*AIM OF THE TASK*
Update the listing below by replacing each "pose" with "camera" and keeping everything else unchanged. Leave the pictures out of your answer.

*DATASET ENTRIES*
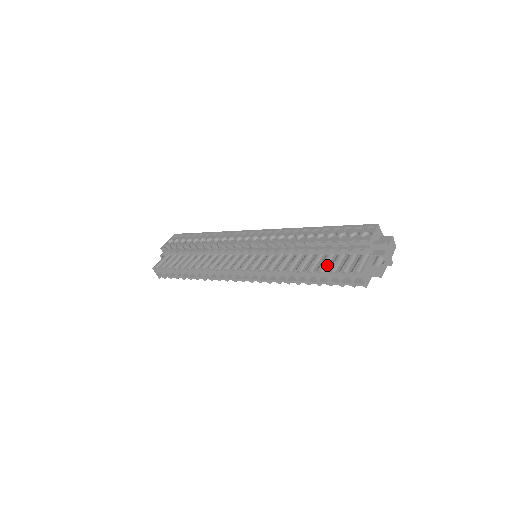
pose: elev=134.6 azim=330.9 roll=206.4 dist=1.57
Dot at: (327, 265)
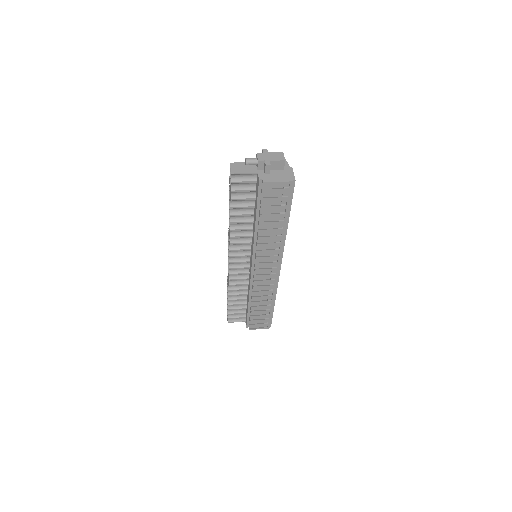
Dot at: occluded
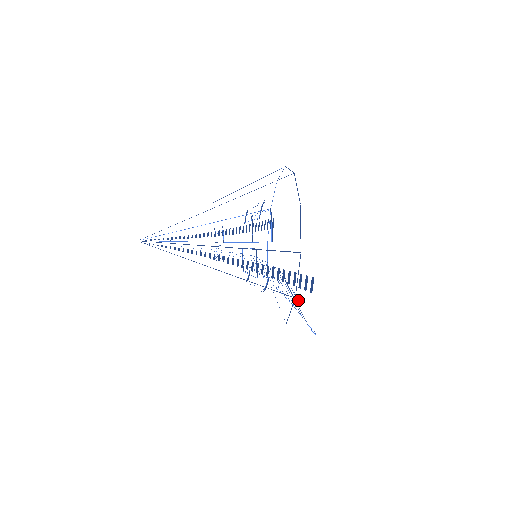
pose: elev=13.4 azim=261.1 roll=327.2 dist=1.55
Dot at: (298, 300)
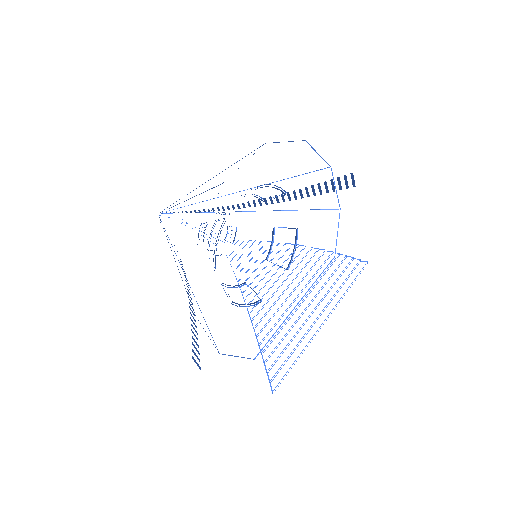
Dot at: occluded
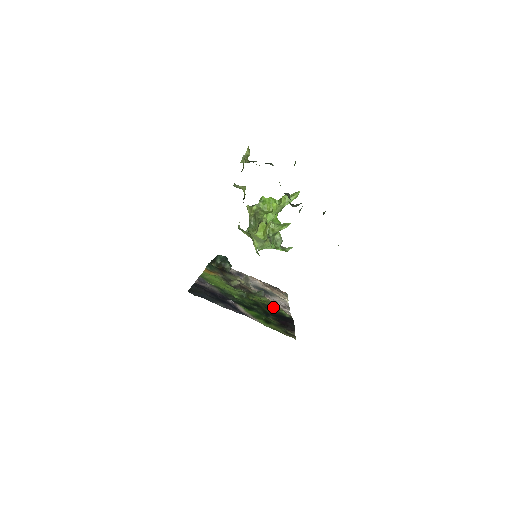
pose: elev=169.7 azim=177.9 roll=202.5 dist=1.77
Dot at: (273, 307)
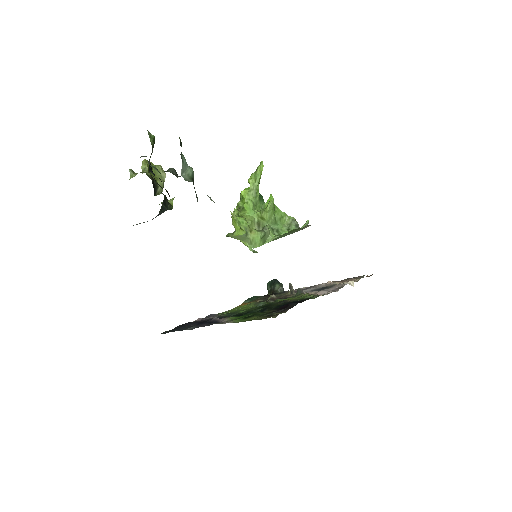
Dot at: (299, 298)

*EXERCISE RESULT*
camera: elev=134.6 azim=330.9 roll=206.4 dist=1.57
Dot at: (327, 265)
Dot at: occluded
camera: elev=13.4 azim=261.1 roll=327.2 dist=1.55
Dot at: (298, 300)
Dot at: occluded
camera: elev=169.7 azim=177.9 roll=202.5 dist=1.77
Dot at: (273, 307)
Dot at: (299, 298)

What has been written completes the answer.